I can't believe calming that you have the cheek to say the fur trade is despicable while sitting rubbing your hands with glee at the money to be made from the brutal murder of several animals whether it was 40 years ago or yesterday it still happened and those animals still lived a horrific life and died a horrific death.

Make money all you want but stop trying to put yourself across as a moral person because if you gain from those animals deaths you are not moral at all.

GoldShip · 23/09/2012 22:07

Saskia - what the actual fuck. So I can't be bothered about animals because I'm using an iPhone or something?

Jesus h Christ that is absolute madness.

You can't go through life sourcing ethical things, because it'd take forever. But you can make small steps. Buyin a fur coat, well it's bloody obvious something has suffered to get that coat.

GoldShip · 23/09/2012 22:09

Saying that, I make sure all my beauty products, clothing and food hasn't been made from harming an animal.

sudaname · 23/09/2012 22:10

I read this thread as 'Should l sell my mum for coats ?' Grin

YouMayLogOut · 23/09/2012 22:12

Personally I wouldn't because this is why fur coats still exist in the first place. Because people can make mega bucks from them and people are willing to pay it.

What Goldship said. Or give at least some of the proceeds to an animal charity.

SaskiaRembrandtWasFramed · 23/09/2012 22:12

GoldShip No, I'm not saying that - and I think you know I'm not.

I'm saying that we all make our ethical choices. And the sale of vintage fur is a lesser evil than the use of products that involve child slave labour.

In other words: people in glass houses shouldn't throw stones!

Rowanhart · 23/09/2012 22:13

The link with the iPhone is crazy but the comparison with a child's skins isn't.

Suds name Grin. Yes and skin her to make a Mac...

SaskiaRembrandtWasFramed · 23/09/2012 22:13

But it's ok to buy technological products that harm children?

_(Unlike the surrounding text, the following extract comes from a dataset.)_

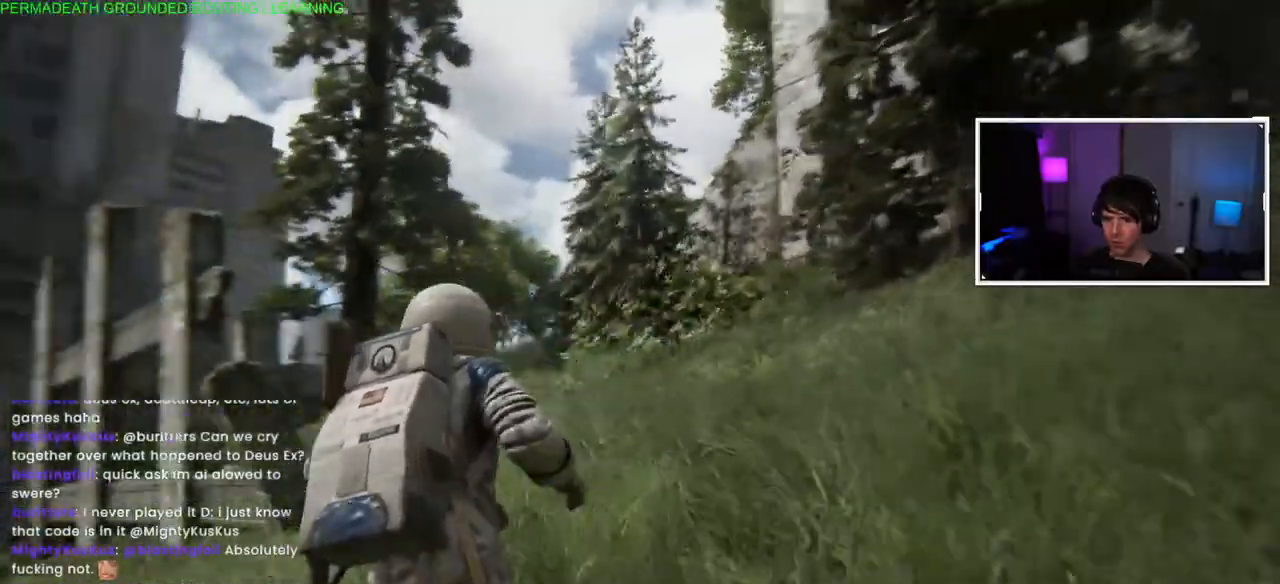
{"dt_ms": 500, "buttons": ["L1"], "left_stick": "up-left", "events": []}
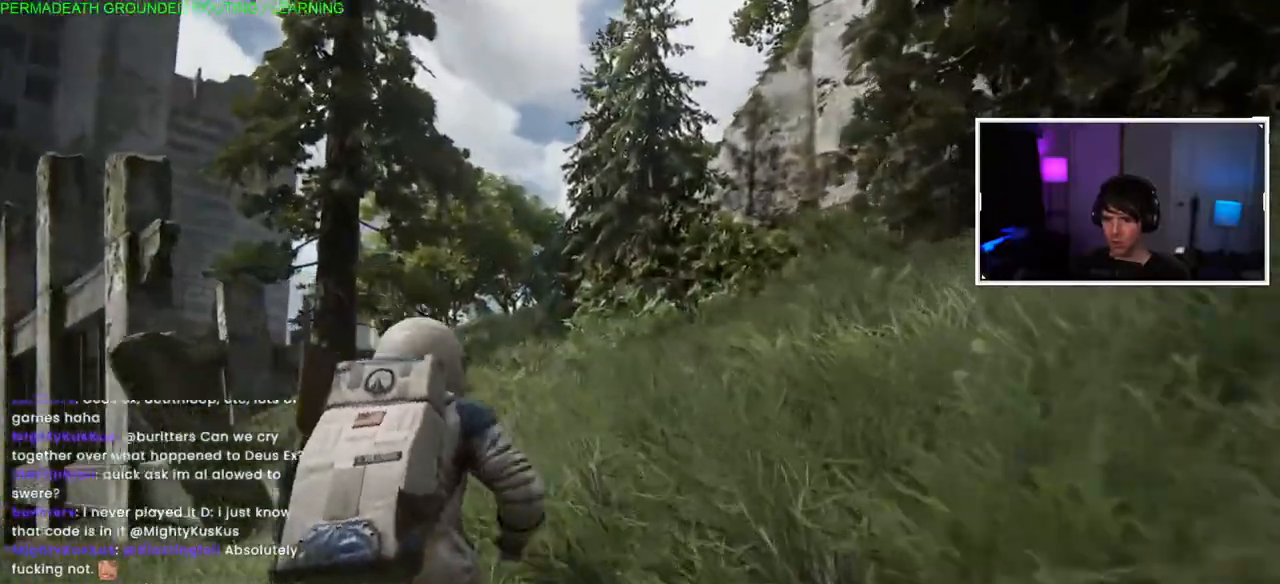
{"dt_ms": 500, "buttons": ["L1"], "left_stick": "up-left", "events": []}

greenhill · 23/09/2012 22:15

goldship sorry that was supposed to be a comment about the PETA adverts from the 80's that promoted the "dumb bitch on the back of a dumb bitch" while showing well heeled women at fashion shows etc. I'm not belittling your views, or any others, I agree the fur trade is abominable. I also agree that the animal would possibly have preferred not to have existed in the first place. ' given' was a bad choice of word too, it implied choice, which was not what the animal had.

thecalmingmanatee I lived in a working class mining village in the 70's the old ladies were w/c too. The fur coat was considered an investment in those days as it was passed down within families. Or sold on if money was needed immediately. Part of the problem with the fur having been treated so well is that it will outlive us (unless the moths get at it).

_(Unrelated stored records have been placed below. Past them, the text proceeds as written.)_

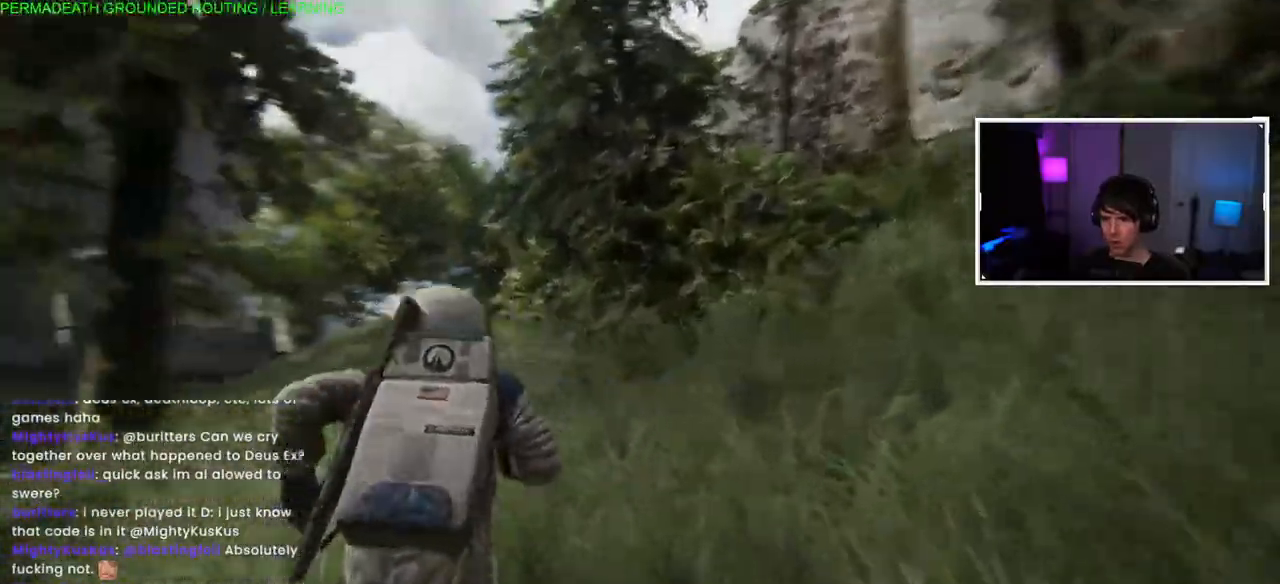
{"dt_ms": 500, "buttons": ["L1"], "left_stick": "up", "events": []}
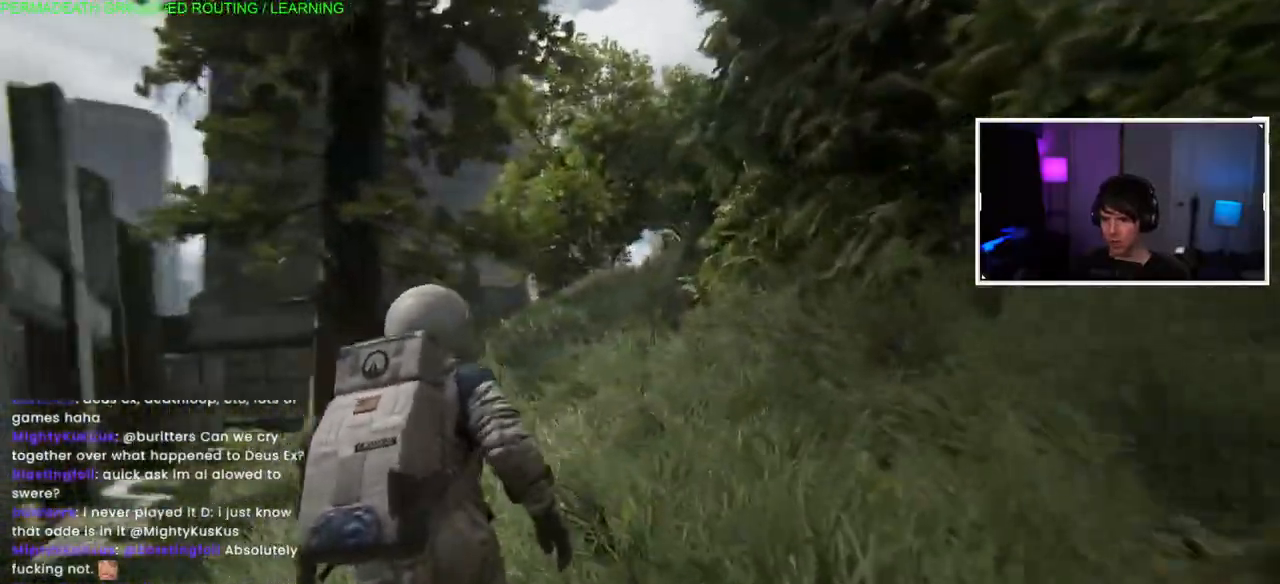
{"dt_ms": 500, "buttons": ["L1"], "left_stick": "center", "events": [[33, "left_stick", "center"]]}
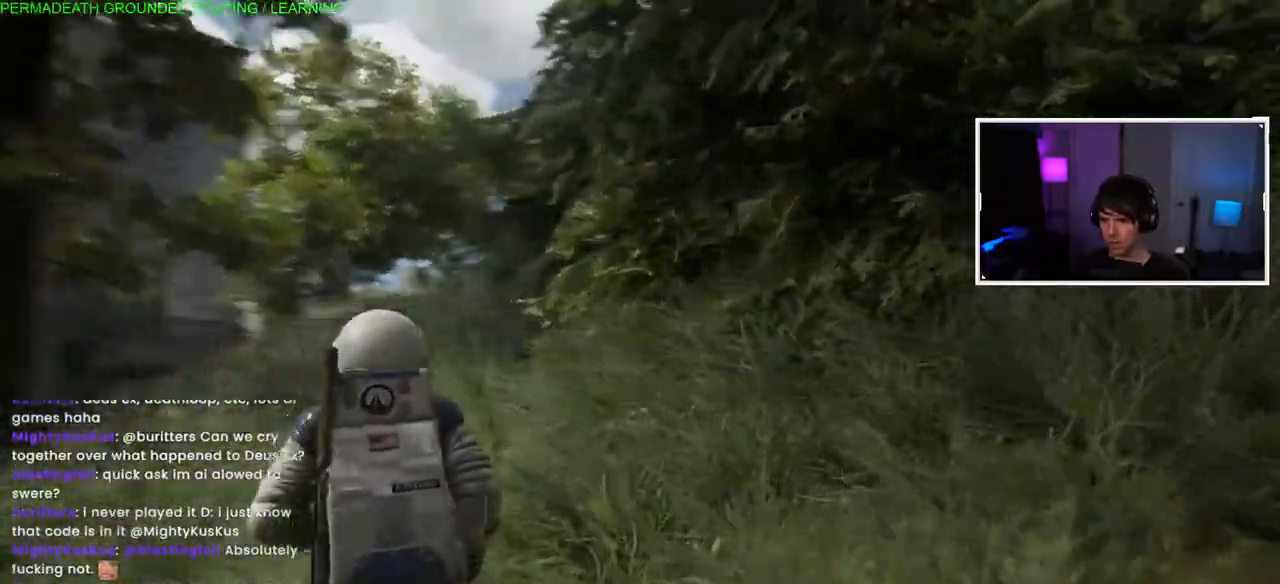
{"dt_ms": 500, "buttons": ["L1"], "left_stick": "center", "events": []}
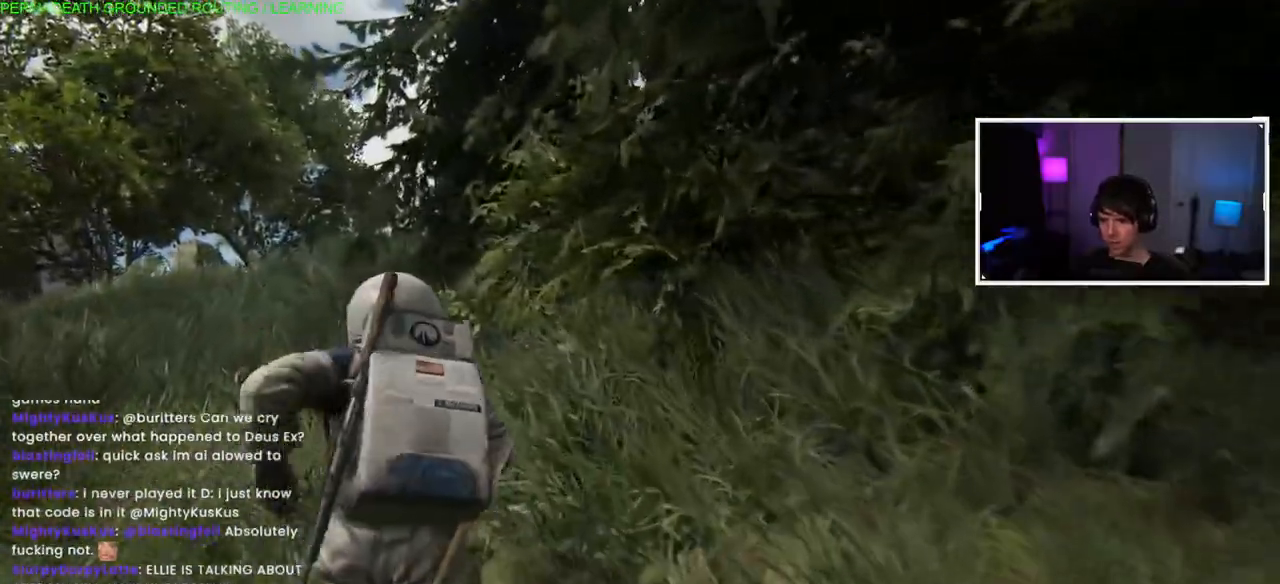
{"dt_ms": 500, "buttons": ["L1"], "left_stick": "center", "events": []}
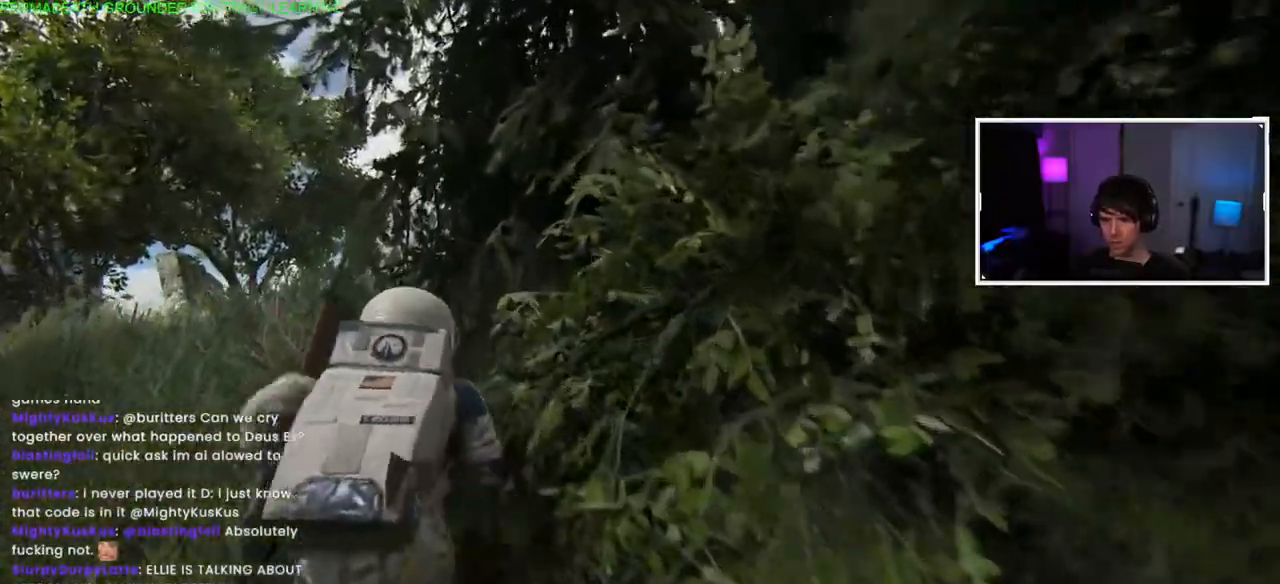
{"dt_ms": 500, "buttons": ["L1"], "left_stick": "center", "events": [[117, "L1", "up"], [383, "L1", "down"]]}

I'm not sure if taking from the wild or fur farming is worse: after all dodos were hunted to extinction as they were easy to catch, elephants are murdered for tusks or those grim foot umbrella stands, tigers are killed for spurious aphrodisiacs or rugs.

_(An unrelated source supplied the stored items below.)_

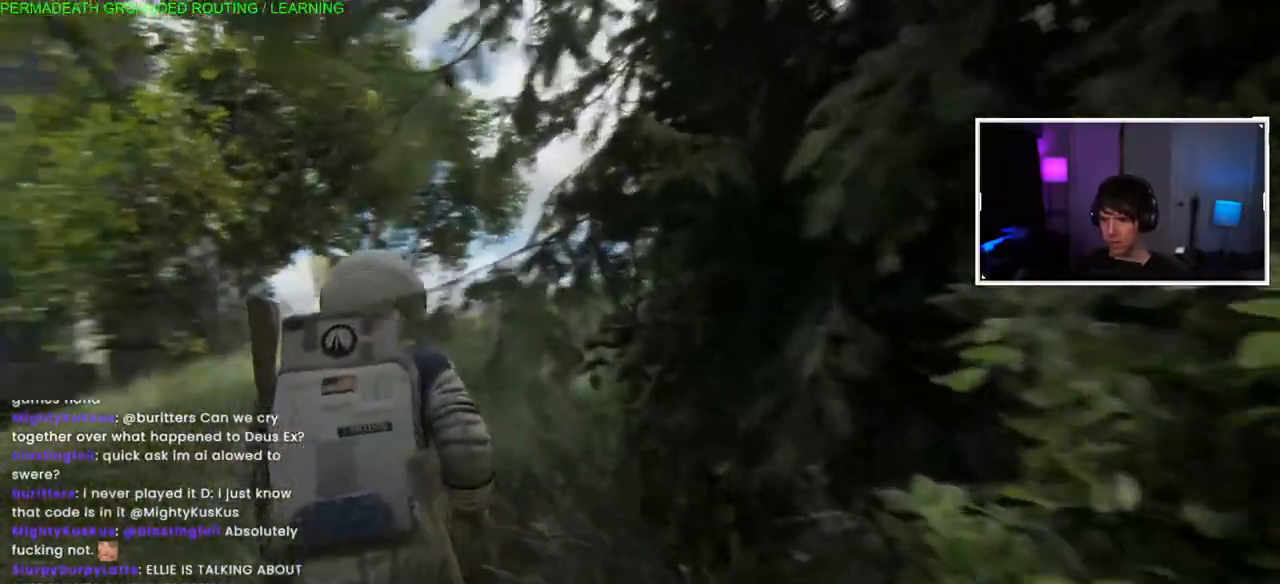
{"dt_ms": 1000, "buttons": ["L1"], "left_stick": "center"}
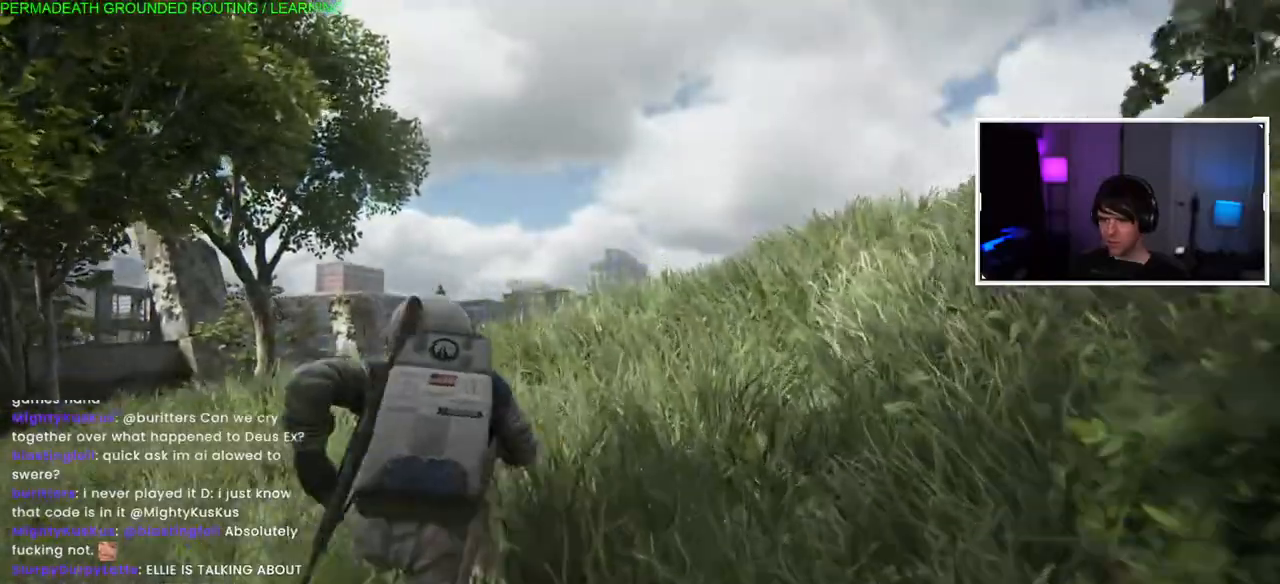
{"dt_ms": 500, "buttons": ["L1"], "left_stick": "up"}
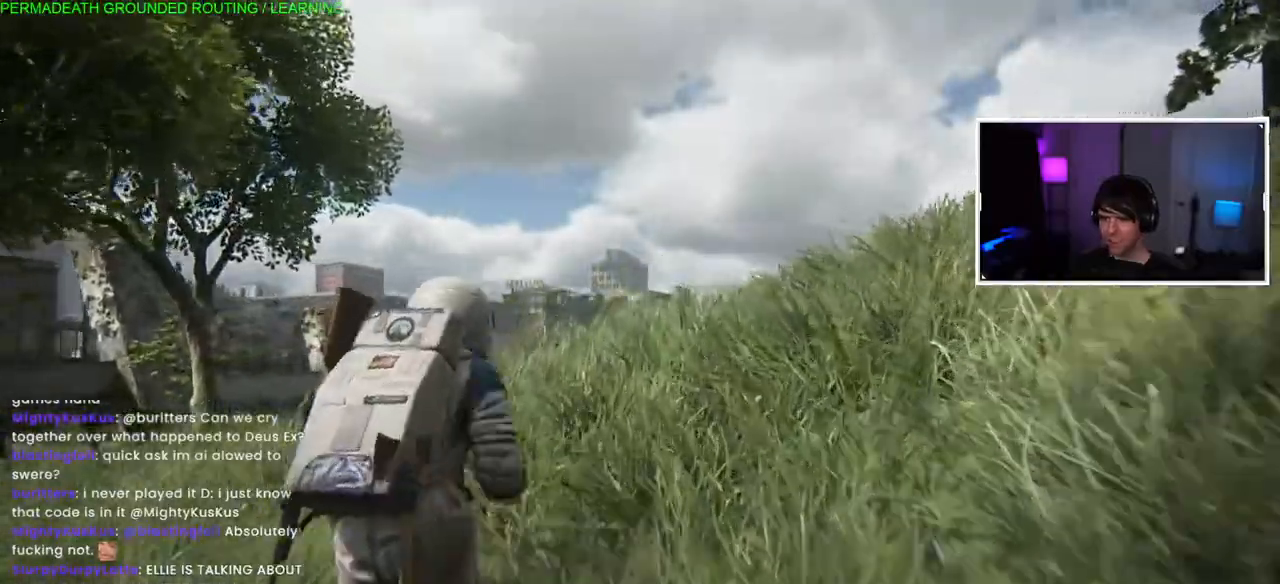
{"dt_ms": 500, "buttons": ["L1"], "left_stick": "up", "events": []}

Also pets such as my cat (a stray, not a pedigree) and all dogs are bred to be exploited for financial gain (pet dealers, pedigree dog shows etc). However they seem to enjoy their lives more than most animals that are considered valuable in other ways (lamb, pork, chicken etc).

GoldShip · 23/09/2012 22:15

And I'm saying it isn't always obvious of a product has been ethically made or not. It it is I'd stay away. A fur coat is obviously unethical.

We're not arguing about every ethical situation anyway. We are talking about animal cruelty here and I'm not going to compare it to child labour

SaskiaRembrandtWasFramed · 23/09/2012 22:15

That comment was to Goldship, not Rowanhart Grin

SaskiaRembrandtWasFramed · 23/09/2012 22:19

GoldShip That's a cop-out. It is widely known that phones, computers etc. are produced using exploitation of both human beings and the environment. You willingly choose to use these products, yet you slate an elderly lady who wants to sell her fur coats because she's skint.

She is doing less harm than you. Arguing to the contrary is hypocritical.

Rowanhart · 23/09/2012 22:20

i'm not going to compare it to child labour...

...but will compare it a child's skin Grin

This is actually becoming quite amusing.